The Romans used the crude method to cook the tar in what was essentially a large vat. The innovation made by the Vikings involved a more sophisticated update to the kiln concept, with the added features of materials providing greater insulation around the overall structure and a tar outlet pipe that acted as a kind of siphon.
Hennius credits this innovation with the later development of present-day Scandinavian society as a whole. "The transition to intensive tar manufacturing implies new ways of organizing production, labor, forest management, and transportation, which influenced the structure of Scandinavian society and connected forested outlands with the world economy," he shares in his paper.

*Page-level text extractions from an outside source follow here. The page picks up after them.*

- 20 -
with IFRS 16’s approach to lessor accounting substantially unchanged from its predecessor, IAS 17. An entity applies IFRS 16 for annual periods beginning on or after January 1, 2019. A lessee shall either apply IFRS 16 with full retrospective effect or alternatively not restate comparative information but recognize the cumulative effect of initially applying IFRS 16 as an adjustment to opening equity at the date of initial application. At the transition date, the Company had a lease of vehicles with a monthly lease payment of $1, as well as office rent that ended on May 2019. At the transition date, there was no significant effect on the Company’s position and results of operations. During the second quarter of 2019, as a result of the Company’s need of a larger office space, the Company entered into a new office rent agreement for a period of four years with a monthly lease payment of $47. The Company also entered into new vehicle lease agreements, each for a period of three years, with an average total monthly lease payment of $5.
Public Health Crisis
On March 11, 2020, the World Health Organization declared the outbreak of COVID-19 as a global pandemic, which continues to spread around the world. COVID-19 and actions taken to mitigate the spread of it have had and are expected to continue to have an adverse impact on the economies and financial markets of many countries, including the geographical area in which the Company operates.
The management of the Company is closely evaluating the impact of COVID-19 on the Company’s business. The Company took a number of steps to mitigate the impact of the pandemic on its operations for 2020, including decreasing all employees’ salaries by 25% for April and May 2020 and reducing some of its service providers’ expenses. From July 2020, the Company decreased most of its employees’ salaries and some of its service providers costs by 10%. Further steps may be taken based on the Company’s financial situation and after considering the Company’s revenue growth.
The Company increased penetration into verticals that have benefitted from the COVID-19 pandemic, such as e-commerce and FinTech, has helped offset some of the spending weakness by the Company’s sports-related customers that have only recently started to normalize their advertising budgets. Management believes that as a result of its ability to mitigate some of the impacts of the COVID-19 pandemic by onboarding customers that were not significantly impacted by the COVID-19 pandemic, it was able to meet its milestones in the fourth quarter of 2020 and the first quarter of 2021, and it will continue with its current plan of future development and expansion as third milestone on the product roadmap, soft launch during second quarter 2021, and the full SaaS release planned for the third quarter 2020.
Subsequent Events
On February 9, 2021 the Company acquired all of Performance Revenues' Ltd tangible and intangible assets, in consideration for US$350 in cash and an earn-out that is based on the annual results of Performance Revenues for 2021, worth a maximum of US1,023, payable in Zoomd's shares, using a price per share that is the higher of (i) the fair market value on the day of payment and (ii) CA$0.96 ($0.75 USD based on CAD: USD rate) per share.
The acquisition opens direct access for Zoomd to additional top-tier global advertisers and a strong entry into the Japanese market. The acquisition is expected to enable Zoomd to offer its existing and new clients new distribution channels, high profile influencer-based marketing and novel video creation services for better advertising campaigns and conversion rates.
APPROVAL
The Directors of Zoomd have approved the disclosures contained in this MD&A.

Creating a Different Narrative
“I suggest that tar production in eastern Sweden developed from a small-scale household activity in the Roman Iron Age to large-scale production that relocated to the forested outlands during the Vendel/Viking Period,” Hennius writes in the paper. “This change, I propose, resulted from the increasing demand for tar driven by an evolving maritime culture.”
In light of the evidence presented by Hennius, it becomes clear that there is a kind of industrial revolution which was enacted by the Vikings. Findings like these make us reconsider our concept of what progress means, and more importantly, serve as a contribution that disrupts the static and linear view of technological development over the centuries.
The Vikings, it turns out, were true pioneers. Just as technological innovations expand our understanding of the future, the work of archaeologists like Hennius is expanding our imagined views of past civilizations.
Details about the study appear in an article, titled "Viking Age tar production and outland exploitation", and were published in the October edition of the Antiquity journal.